* **Instructions to follow**
Whenever a line below mentions the word "caption", that line should be copied.

* **Records**
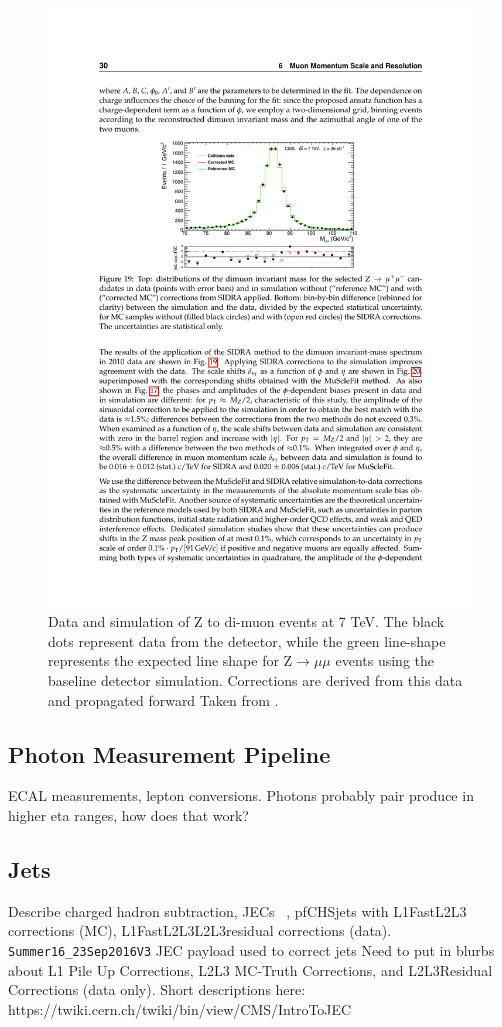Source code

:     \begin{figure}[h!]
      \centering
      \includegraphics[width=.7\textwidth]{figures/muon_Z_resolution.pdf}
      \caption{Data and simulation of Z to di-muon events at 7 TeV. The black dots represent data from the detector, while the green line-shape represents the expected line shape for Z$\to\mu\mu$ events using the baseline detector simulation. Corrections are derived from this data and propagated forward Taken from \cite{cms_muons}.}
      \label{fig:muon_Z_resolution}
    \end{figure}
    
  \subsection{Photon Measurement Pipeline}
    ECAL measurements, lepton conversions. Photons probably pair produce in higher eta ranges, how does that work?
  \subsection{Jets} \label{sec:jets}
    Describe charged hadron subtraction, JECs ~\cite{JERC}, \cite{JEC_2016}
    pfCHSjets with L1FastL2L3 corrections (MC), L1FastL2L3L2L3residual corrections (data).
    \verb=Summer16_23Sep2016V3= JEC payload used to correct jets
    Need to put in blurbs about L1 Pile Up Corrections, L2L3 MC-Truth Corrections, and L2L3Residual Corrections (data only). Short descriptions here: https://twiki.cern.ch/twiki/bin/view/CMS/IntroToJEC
==
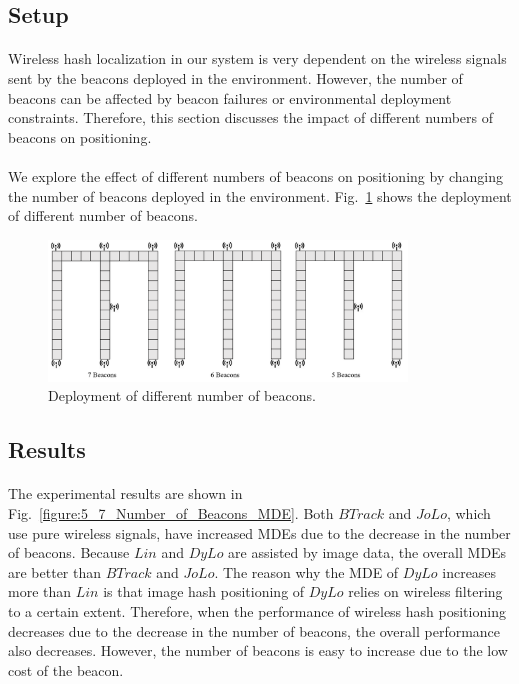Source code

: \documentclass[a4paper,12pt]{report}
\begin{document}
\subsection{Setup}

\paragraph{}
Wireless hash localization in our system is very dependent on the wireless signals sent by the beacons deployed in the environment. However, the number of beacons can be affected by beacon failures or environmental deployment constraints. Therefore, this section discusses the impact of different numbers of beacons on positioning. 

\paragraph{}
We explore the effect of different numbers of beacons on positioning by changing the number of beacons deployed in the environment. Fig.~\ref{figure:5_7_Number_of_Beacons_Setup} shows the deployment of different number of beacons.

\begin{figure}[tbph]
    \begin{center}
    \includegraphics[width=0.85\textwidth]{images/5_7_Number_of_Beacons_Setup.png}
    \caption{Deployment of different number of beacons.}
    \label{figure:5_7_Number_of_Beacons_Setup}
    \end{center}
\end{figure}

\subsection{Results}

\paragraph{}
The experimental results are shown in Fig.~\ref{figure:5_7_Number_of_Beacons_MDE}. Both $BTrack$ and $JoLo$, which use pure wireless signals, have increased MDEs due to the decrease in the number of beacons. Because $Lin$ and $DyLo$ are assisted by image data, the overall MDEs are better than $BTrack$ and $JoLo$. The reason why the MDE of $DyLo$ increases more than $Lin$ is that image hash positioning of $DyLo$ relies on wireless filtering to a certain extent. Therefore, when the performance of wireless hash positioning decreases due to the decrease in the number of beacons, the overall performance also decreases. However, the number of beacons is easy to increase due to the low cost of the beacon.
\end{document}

* **Response**
      \caption{Data and simulation of Z to di-muon events at 7 TeV. The black dots represent data from the detector, while the green line-shape represents the expected line shape for Z$\to\mu\mu$ events using the baseline detector simulation. Corrections are derived from this data and propagated forward Taken from \cite{cms_muons}.}
    \caption{Deployment of different number of beacons.}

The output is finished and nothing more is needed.